A Vickrey auction is a type of sealed-bid auction, where bidders submit written bids
without knowing the bid of the other people in the auction. The highest bidder wins, but
the price paid is the second-highest bid. The auction was created by William Vickrey.
This type of auction is strategically similar to an English auction, and gives bidders an
incentive to bid their true value.

Vickrey's original paper considered only auctions where a single, indivisible good is
being sold. In this case, the terms Vickrey auction and second-price sealed-bid auction
are equivalent, and are used interchangeably. When multiple identical units (or a divisible
good) are being sold in a single auction, the most obvious generalization is to have all
winning bidders pay the amount of the highest non-winning bid. This is known as a
uniform price auction. The uniform-price auction does not, however, result in bidders
bidding their true valuations as they do in a second-price auction unless each bidder has
demand for only a single unit.

A generalization of the Vickrey auction that maintains the incentive to bid truthfully is
known as the Vickrey-Clarke-Groves (VCG) mechanism. The idea in VCG is that each
player in the auction pays the opportunity cost that their presence introduces to all the
other players. For example, suppose that we want to auction two apples, and we have
three bidders. Bidder A wants one apple and bids \$5 for that apple. Bidder B wants one
apple and is willing to pay \$2 for it. Bidder C wants two apples and is willing to pay \$6
to have both of them, but is uninterested in buying only one without the other. First, we
decide the outcome of the auction by maximizing bids: the apples go to bidder A and
bidder B. Next, to decide payments, we consider the opportunity cost that each bidder
imposed on the rest of the bidders.
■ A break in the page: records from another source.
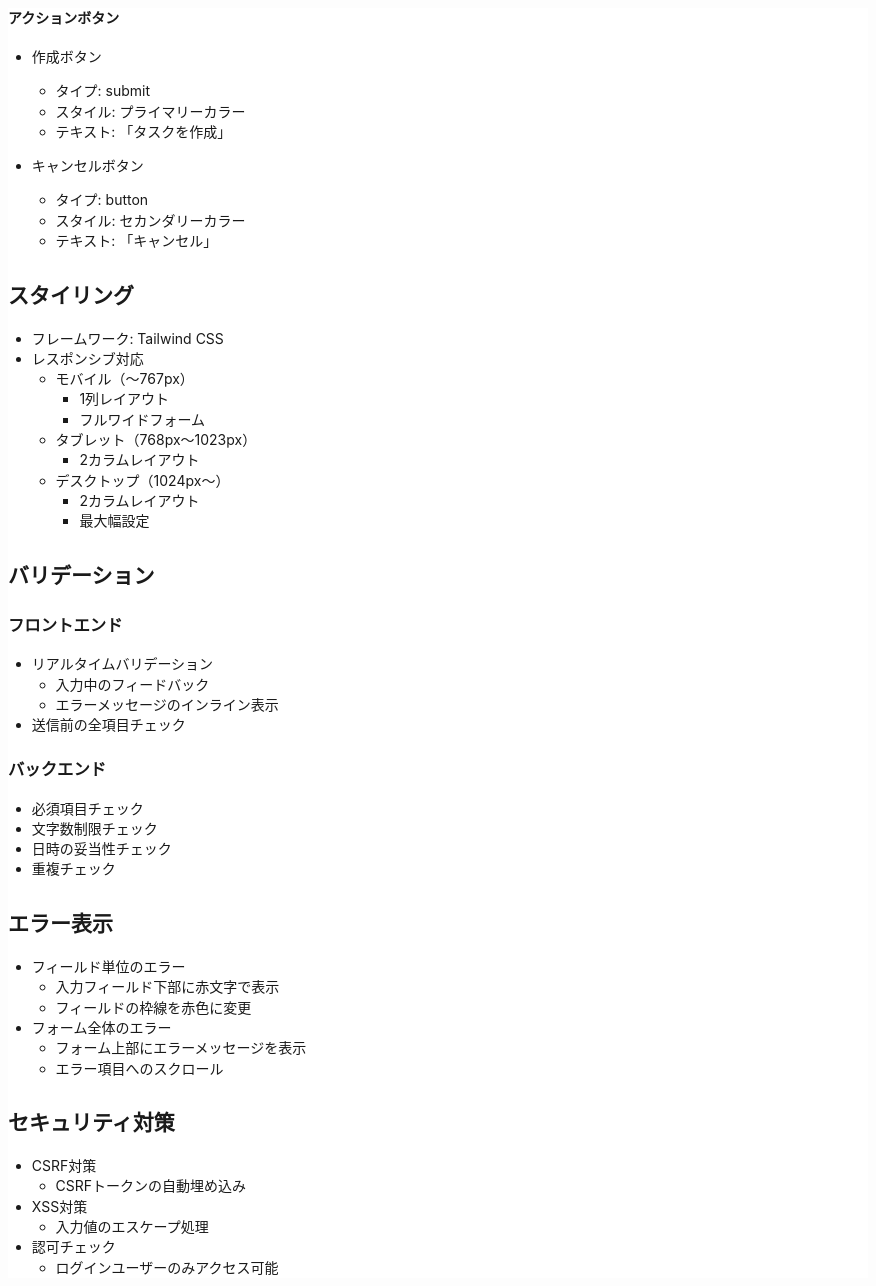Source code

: #### アクションボタン
- 作成ボタン
  - タイプ: submit
  - スタイル: プライマリーカラー
  - テキスト: 「タスクを作成」

- キャンセルボタン
  - タイプ: button
  - スタイル: セカンダリーカラー
  - テキスト: 「キャンセル」

## スタイリング
- フレームワーク: Tailwind CSS
- レスポンシブ対応
  - モバイル（〜767px）
    - 1列レイアウト
    - フルワイドフォーム
  - タブレット（768px〜1023px）
    - 2カラムレイアウト
  - デスクトップ（1024px〜）
    - 2カラムレイアウト
    - 最大幅設定

## バリデーション
### フロントエンド
- リアルタイムバリデーション
  - 入力中のフィードバック
  - エラーメッセージのインライン表示
- 送信前の全項目チェック

### バックエンド
- 必須項目チェック
- 文字数制限チェック
- 日時の妥当性チェック
- 重複チェック

## エラー表示
- フィールド単位のエラー
  - 入力フィールド下部に赤文字で表示
  - フィールドの枠線を赤色に変更
- フォーム全体のエラー
  - フォーム上部にエラーメッセージを表示
  - エラー項目へのスクロール

## セキュリティ対策
- CSRF対策
  - CSRFトークンの自動埋め込み
- XSS対策
  - 入力値のエスケープ処理
- 認可チェック
  - ログインユーザーのみアクセス可能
Currently, B has a utility of \$2. If bidder A had not
been present, C would have won, and had a utility of \$6, so A pays \$6–\$2 = \$4. For the
payment of bidder B: currently A has a utility of \$5 and C has a utility of 0. If bidder B
had been absent, C would have won and had a utility of \$6, so B pays \$6–\$5 = \$1. The
outcome is identical whether or not bidder C participates, so C does not need to pay
anything.

Vickrey auctions are much studied in economic literature, but are not particularly
common in practice. One market in which they have been used is stamp collecting.
eBay's system of proxy bidding is similar, but not identical, to a Vickrey auction. A slight
generalized variant of a Vickrey auction, named generalized second-price auction, which
is different from the VCG mechanism, is known to be used in Google's and Yahoo!'s
online advertisement programmes.[1][2] NYU Law School uses an iterated version of the
Vickrey auction model for its course registration lottery.[3]